Stephan Payne, the founder of Ghost gallery, comes from a family of artists, with a mother who is an artist and a father who is a painter. He's always wanted his own art studio so he could work with young and developing artists and help them realise their visions. The gallery is BIPOC-focused and hosts curated exhibitions by local artists with a focus on liminality. It takes pride in being able to provide a platform for new artists and their ideas.
Ivy N. Jones founded the Welancora Gallery almost 20 years ago with the purpose of representing international Black artists by selling their work to collectors and museums, hosting important exhibitions, and producing monographs.

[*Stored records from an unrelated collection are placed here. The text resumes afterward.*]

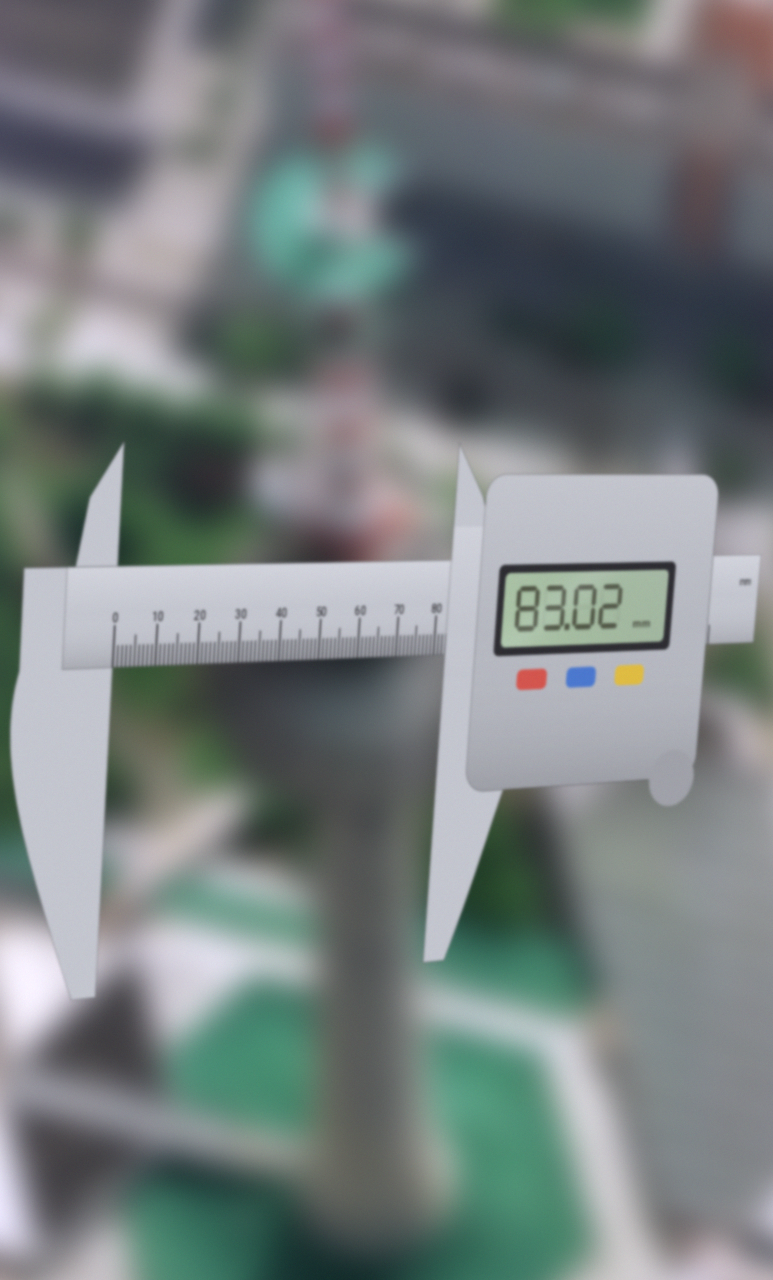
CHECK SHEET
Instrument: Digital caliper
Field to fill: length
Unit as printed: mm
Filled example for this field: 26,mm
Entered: 83.02,mm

Inspired by her ancestry, she named the gallery after her father, older brother and mother. From a young age Jones always knew that she wanted to own her own space and she achieved this in 2002. After attending a photography workshop with Roy DeCarava in her early thirties, she decided to turn the space into a gallery. After 5 years of success, they sought after a much needed bigger space which is currently where they are located, in a larger townhouse Bed-Stuy.
1. Dorsey’s Art Gallery
Black Art America
Dorsey's art gallery is an art institution, it has been serving New York's art community since 1970. It was in the late 60's, that Lawrence Peter Dorsey met the previous owner who was using the space as a framing shop. Dorsey became fascinated with framing and and after building a relationship with the owner, she taught him the trade. Dorsey was dedicated about turning those who were interested in art into avid collectors by educating, supporting, and developing them. The gallery became well-known for its great art displays, which drew crowds of people who came for the art, the company, the music, and the cuisine.